According to statistics from the United Nations Environment Programme, 1 million plastic bottles are purchased every minute worldwide, and up to 5 trillion single-use plastic bags are used every year. These bottles and bags are part of the more than 330 million tons of plastic waste that are generated globally each year.
When not recycled by consumers, these end-of-life plastics can be sent to landfills or discarded as litter, potentially making their way into the world’s oceans, where they could be consumed by wildlife or collect in floating islands such as the Great Pacific Garbage Patch.
Single-use packages, such as water and soda bottles, use roughly half of the plastic produced each year. Polyethylene terephthalate (PET) is a popular choice for these applications because it is strong but also lightweight, resistant to water and shatterproof. PET is more easily recycled using mechanical techniques than some other plastics because most municipalities have programs in place to collect it. Also, it is resistant to water and food residues and to detergents used in the washing process. However, recycled PET (rPET) has less value than virgin PET. This is because it can lose some of its desirable properties during the recycling process. This loss of value is described as downcycling.

Records provided >>
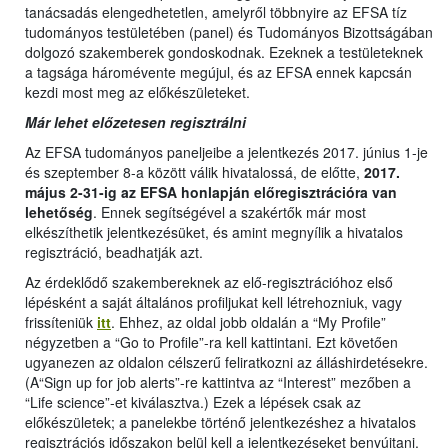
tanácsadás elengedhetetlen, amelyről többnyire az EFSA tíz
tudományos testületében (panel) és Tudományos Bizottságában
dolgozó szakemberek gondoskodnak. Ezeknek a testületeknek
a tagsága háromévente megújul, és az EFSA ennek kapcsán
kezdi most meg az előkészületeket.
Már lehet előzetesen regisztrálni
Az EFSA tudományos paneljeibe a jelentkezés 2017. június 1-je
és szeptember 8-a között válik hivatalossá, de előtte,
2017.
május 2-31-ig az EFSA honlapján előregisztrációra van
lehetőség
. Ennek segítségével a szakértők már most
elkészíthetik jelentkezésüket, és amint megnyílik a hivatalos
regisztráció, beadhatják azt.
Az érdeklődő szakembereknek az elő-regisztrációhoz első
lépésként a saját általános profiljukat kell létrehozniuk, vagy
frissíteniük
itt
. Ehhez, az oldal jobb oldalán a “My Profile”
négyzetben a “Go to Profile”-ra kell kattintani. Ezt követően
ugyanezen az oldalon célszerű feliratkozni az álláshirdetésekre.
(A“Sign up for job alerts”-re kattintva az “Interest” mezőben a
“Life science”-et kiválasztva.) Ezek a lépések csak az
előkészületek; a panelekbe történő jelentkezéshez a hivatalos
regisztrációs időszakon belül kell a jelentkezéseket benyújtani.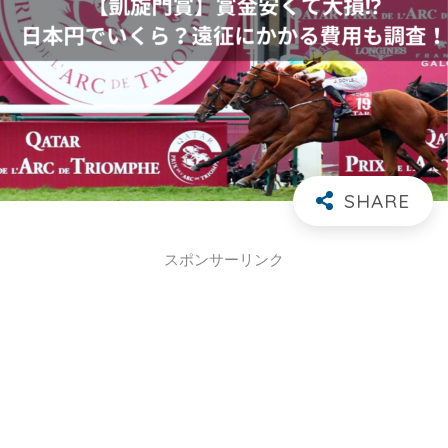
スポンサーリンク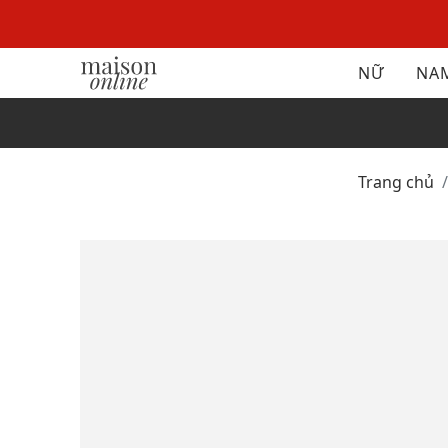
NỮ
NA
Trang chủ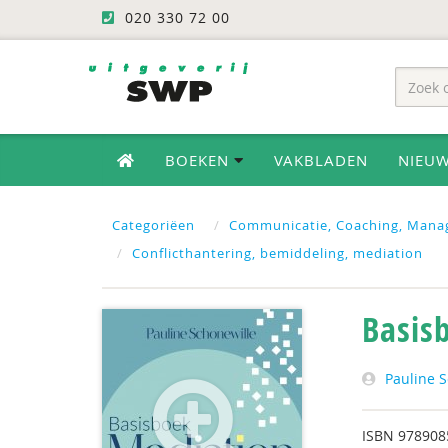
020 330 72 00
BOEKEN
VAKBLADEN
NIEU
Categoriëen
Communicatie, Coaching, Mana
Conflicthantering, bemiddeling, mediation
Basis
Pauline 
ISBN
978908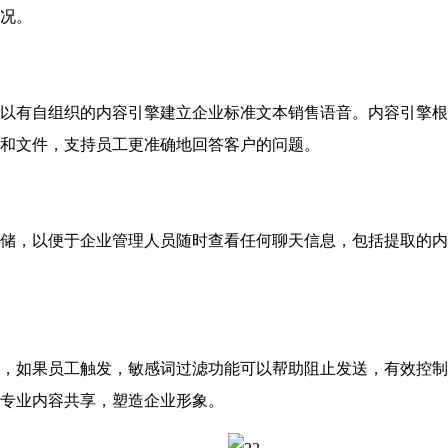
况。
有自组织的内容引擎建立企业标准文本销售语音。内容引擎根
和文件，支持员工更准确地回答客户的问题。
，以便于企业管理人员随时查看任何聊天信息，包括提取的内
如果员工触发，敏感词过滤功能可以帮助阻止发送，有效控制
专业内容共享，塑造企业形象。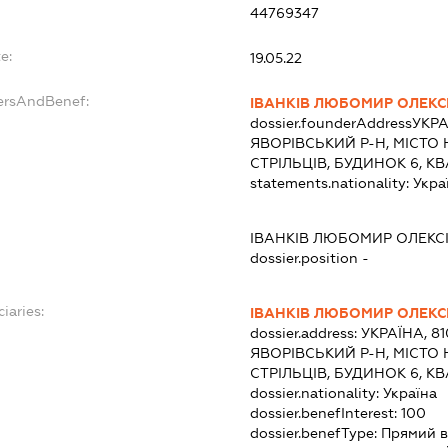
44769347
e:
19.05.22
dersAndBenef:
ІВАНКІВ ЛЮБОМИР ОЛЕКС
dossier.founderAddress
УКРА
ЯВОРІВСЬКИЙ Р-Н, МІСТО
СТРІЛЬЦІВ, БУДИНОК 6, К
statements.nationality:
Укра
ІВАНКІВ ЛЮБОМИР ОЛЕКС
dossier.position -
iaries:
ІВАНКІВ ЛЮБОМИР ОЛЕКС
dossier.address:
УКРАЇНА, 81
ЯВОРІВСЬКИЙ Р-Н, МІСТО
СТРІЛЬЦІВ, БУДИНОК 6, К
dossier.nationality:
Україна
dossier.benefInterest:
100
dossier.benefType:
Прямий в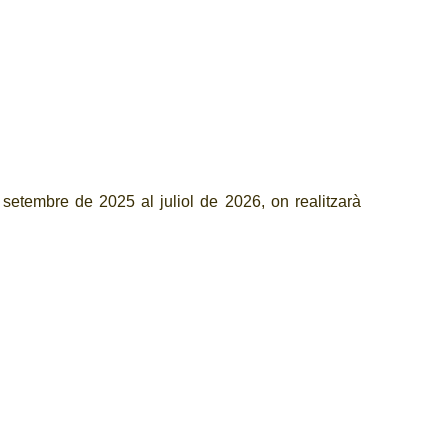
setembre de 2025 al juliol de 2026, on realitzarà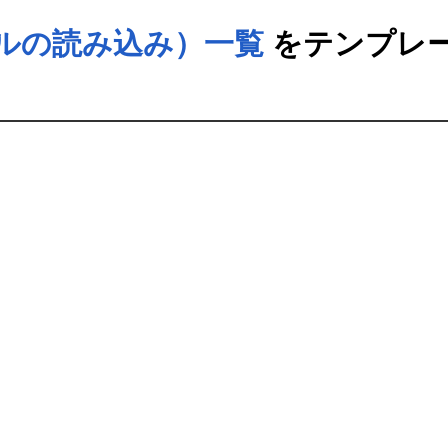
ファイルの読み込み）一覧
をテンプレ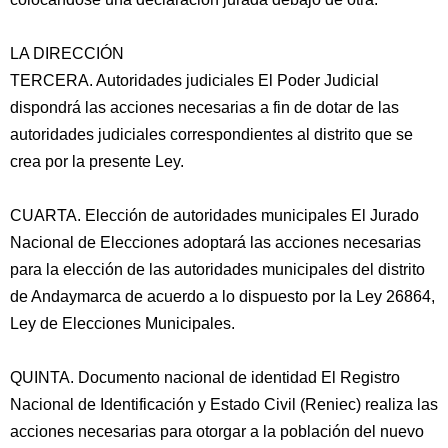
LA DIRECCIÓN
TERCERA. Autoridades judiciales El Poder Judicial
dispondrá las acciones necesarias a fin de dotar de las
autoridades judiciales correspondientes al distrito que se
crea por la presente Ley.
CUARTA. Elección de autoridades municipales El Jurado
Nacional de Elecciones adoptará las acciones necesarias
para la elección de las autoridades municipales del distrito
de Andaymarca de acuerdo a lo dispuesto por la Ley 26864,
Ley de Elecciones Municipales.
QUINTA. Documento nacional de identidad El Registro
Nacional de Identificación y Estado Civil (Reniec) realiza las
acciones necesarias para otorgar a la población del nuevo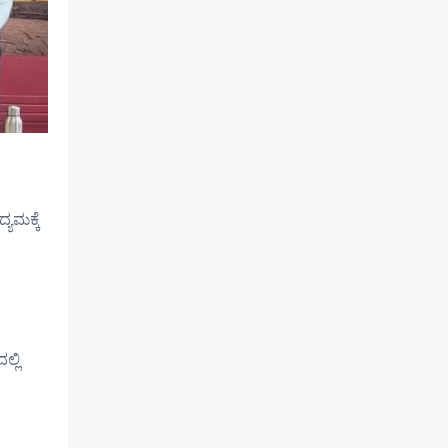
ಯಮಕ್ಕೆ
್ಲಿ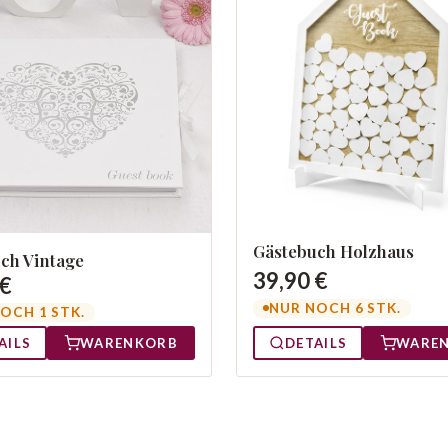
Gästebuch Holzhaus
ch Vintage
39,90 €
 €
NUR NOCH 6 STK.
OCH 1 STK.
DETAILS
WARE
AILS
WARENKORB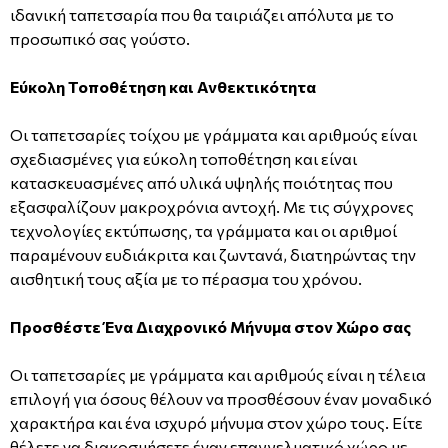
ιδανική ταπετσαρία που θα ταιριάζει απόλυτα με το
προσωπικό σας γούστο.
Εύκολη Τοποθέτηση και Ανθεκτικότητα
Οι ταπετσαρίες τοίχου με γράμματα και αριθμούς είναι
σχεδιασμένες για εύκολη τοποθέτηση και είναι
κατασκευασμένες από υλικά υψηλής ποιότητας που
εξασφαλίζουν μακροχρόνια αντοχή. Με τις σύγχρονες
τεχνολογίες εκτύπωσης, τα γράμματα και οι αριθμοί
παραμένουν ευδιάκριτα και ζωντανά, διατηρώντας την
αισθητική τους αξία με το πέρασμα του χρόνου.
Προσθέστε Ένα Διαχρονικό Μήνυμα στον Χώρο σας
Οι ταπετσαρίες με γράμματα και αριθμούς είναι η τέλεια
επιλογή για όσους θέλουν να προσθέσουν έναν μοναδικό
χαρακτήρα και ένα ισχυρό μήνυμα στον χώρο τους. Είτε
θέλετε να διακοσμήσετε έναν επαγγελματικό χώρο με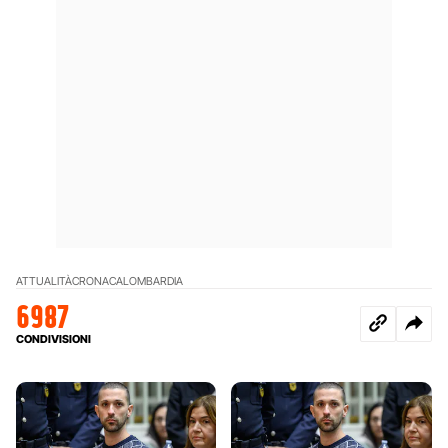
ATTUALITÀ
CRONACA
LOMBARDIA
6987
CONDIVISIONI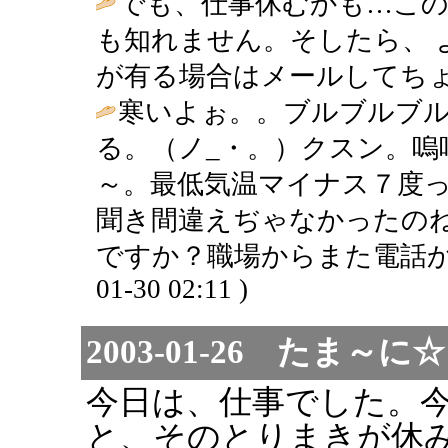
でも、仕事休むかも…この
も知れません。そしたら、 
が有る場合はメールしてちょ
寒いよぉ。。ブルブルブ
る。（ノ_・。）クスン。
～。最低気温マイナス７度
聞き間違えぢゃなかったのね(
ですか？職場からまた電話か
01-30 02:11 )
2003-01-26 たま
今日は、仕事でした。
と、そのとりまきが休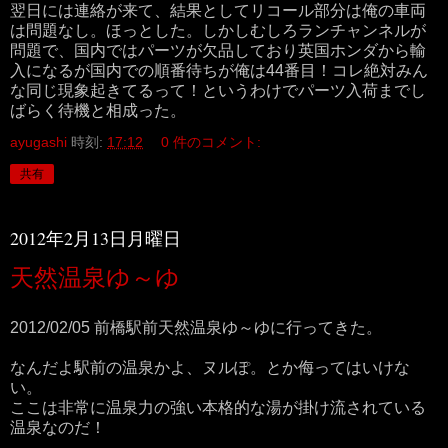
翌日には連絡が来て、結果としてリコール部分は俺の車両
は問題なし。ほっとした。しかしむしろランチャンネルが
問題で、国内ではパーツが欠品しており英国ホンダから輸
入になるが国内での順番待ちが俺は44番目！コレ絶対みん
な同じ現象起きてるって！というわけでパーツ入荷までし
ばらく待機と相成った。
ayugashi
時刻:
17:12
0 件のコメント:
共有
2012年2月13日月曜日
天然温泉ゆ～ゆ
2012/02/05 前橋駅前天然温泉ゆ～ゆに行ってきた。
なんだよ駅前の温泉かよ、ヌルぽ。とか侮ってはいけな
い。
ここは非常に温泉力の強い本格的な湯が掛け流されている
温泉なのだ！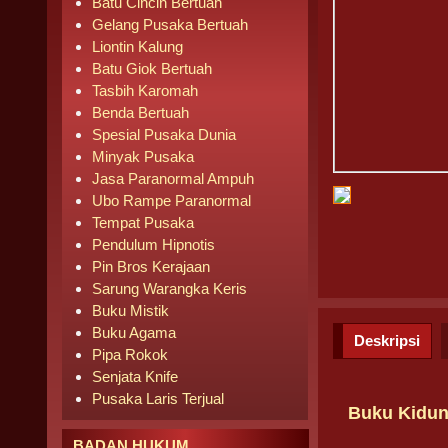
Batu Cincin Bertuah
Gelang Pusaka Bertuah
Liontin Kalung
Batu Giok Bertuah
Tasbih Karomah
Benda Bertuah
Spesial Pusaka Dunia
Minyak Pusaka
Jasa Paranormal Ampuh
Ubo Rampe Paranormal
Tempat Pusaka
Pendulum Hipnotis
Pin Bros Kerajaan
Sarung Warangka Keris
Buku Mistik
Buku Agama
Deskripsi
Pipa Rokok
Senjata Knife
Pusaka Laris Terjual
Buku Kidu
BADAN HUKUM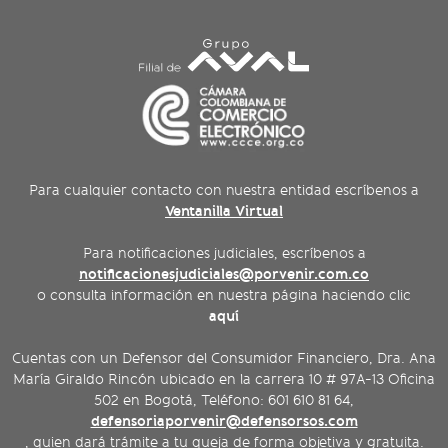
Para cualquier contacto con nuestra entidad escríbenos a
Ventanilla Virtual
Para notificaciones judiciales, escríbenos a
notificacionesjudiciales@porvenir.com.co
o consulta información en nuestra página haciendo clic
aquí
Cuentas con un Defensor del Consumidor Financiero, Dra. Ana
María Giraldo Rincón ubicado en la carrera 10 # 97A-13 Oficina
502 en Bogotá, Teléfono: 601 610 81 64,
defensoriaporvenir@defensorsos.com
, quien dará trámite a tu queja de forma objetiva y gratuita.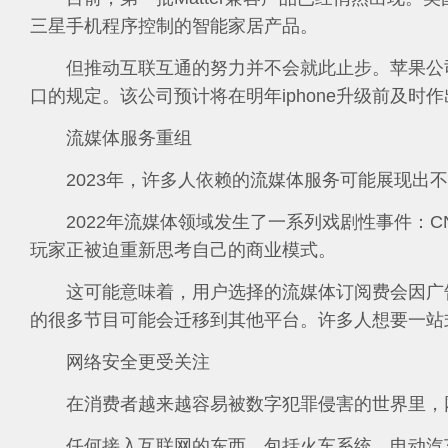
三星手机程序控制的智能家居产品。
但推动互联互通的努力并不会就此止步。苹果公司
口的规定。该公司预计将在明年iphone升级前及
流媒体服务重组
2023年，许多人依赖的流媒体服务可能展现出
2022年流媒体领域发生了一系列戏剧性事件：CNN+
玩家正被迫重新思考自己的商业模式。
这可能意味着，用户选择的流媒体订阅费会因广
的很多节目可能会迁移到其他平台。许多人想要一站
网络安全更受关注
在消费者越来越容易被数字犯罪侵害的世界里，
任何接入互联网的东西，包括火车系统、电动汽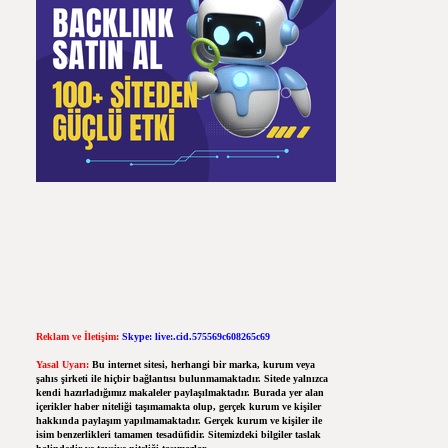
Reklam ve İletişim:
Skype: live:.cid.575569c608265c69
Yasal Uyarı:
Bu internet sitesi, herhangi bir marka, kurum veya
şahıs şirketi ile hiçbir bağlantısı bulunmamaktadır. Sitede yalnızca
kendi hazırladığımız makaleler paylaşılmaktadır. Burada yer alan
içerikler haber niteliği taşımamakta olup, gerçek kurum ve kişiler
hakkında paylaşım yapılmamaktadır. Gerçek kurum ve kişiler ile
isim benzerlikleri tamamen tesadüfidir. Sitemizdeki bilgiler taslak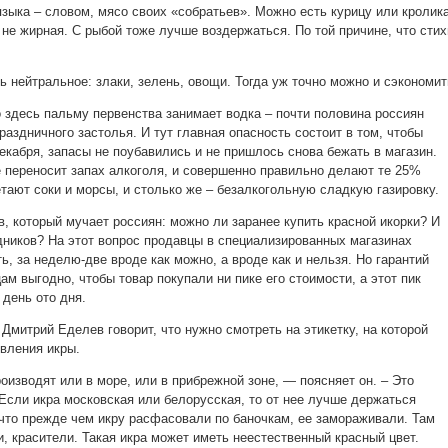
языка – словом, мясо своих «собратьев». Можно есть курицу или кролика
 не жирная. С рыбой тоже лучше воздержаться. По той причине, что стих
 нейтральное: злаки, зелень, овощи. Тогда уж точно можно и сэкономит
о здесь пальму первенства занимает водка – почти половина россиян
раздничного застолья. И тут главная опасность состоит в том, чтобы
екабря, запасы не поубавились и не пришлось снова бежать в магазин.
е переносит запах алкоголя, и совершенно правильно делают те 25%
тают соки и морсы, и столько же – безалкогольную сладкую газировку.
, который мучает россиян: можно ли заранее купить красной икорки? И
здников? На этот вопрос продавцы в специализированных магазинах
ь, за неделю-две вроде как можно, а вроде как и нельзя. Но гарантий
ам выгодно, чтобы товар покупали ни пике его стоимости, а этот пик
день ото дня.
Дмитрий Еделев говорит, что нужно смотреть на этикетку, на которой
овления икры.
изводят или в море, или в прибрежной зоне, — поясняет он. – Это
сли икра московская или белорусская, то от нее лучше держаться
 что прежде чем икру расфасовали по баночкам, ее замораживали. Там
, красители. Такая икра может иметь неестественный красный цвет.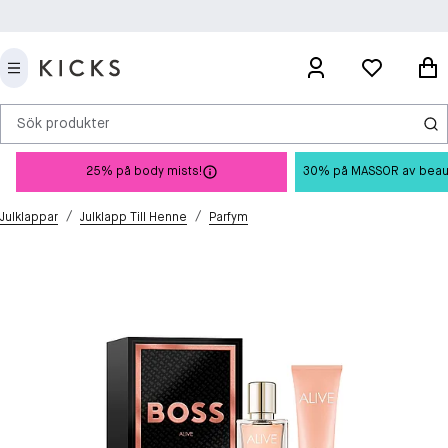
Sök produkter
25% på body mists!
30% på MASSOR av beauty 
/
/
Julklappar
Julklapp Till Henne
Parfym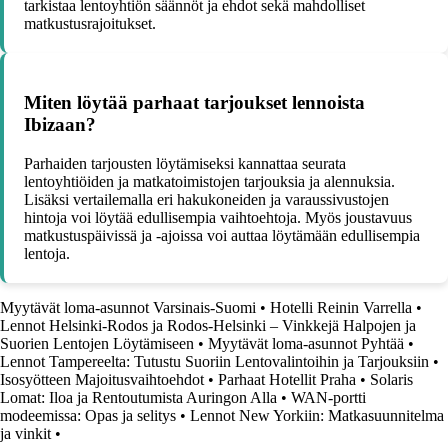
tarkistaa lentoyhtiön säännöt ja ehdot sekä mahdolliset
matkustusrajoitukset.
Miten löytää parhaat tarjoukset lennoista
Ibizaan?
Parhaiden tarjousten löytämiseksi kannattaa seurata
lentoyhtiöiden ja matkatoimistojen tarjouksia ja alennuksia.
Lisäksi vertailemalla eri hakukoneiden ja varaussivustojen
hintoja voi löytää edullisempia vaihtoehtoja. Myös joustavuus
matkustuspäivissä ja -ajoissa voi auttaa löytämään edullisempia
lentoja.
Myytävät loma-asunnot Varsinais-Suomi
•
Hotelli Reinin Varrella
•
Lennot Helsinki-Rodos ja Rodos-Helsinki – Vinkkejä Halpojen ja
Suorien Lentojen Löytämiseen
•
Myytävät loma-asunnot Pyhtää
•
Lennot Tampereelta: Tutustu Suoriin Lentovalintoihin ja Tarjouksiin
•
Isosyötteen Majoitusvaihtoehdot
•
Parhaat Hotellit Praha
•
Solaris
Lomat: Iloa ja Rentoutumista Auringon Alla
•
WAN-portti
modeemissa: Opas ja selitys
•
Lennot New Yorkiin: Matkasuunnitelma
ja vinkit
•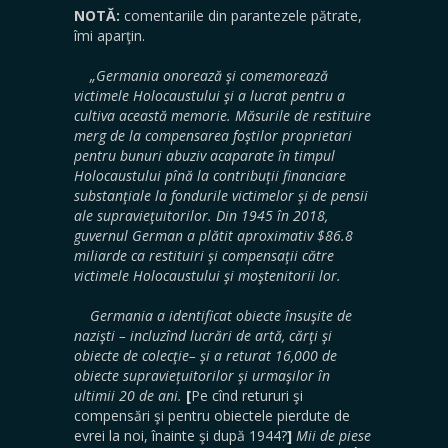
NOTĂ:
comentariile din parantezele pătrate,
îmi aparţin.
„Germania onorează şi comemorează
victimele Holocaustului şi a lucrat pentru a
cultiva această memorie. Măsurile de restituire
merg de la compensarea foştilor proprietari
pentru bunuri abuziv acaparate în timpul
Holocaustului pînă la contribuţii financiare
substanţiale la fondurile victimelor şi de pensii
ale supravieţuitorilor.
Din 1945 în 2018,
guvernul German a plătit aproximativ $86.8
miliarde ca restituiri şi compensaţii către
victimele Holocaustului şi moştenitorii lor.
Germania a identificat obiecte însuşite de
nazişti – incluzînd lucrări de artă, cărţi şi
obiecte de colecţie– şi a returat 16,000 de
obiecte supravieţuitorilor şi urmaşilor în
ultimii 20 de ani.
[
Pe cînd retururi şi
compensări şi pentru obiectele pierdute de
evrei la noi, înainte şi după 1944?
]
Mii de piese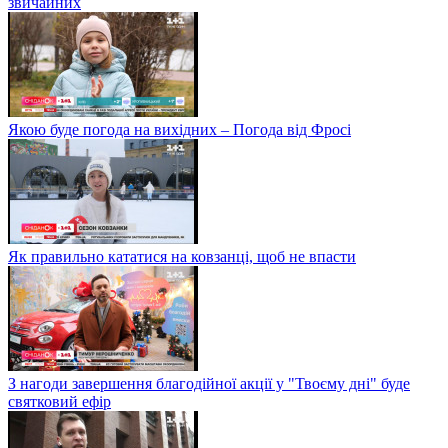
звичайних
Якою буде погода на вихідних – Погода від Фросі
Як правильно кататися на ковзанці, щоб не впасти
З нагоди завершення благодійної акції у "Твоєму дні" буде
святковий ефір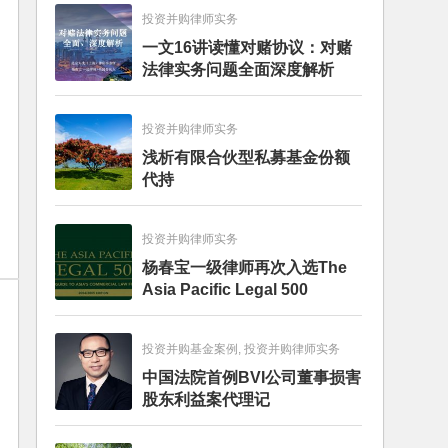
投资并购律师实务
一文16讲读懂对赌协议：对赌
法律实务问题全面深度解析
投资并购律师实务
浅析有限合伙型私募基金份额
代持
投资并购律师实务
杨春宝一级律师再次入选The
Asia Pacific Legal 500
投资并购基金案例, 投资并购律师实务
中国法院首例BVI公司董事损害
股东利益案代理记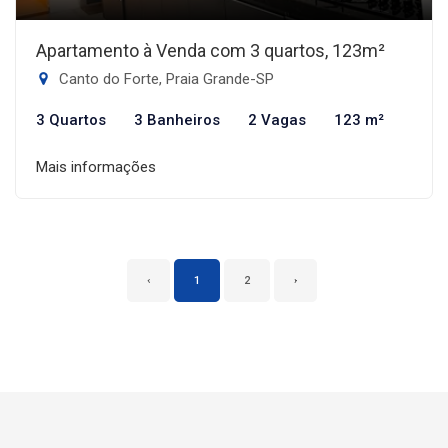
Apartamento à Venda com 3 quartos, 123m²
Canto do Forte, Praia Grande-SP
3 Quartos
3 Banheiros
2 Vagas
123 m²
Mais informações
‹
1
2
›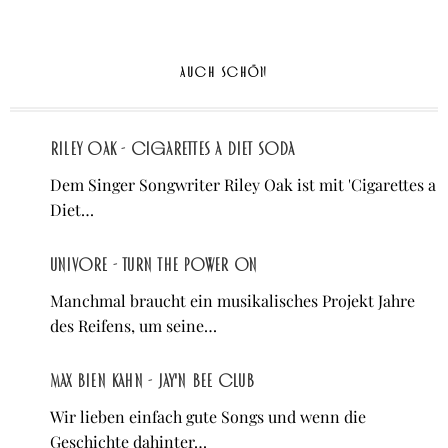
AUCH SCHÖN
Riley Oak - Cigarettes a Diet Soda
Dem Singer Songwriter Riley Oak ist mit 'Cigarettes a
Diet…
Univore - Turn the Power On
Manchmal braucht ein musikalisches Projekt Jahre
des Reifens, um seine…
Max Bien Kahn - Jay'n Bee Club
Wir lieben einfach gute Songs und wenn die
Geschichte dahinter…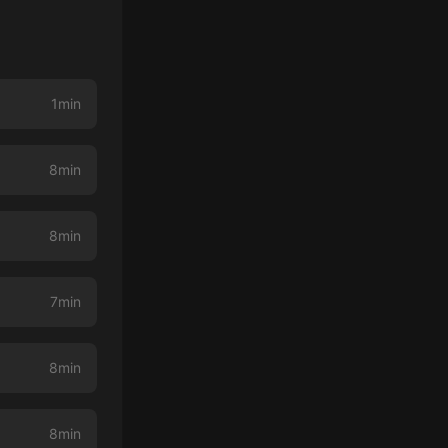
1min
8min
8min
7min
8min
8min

Required work >>
1. In the plastic waste passage, substitute "sea creatures" for "wildlife" and write out the portion between "According to statistics" and "Pacific Garbage Patch.", inclusive.
2. List every property that the plastic waste passage gives as a reason PET is a popular choice for single-use packages.

Solutions to the exercise >>
1.
According to statistics from the United Nations Environment Programme, 1 million plastic bottles are purchased every minute worldwide, and up to 5 trillion single-use plastic bags are used every year. These bottles and bags are part of the more than 330 million tons of plastic waste that are generated globally each year.
When not recycled by consumers, these end-of-life plastics can be sent to landfills or discarded as litter, potentially making their way into the world’s oceans, where they could be consumed by sea creatures or collect in floating islands such as the Great Pacific Garbage Patch.

2.
- Strong
- Lightweight
- Resistant to water
- Shatterproof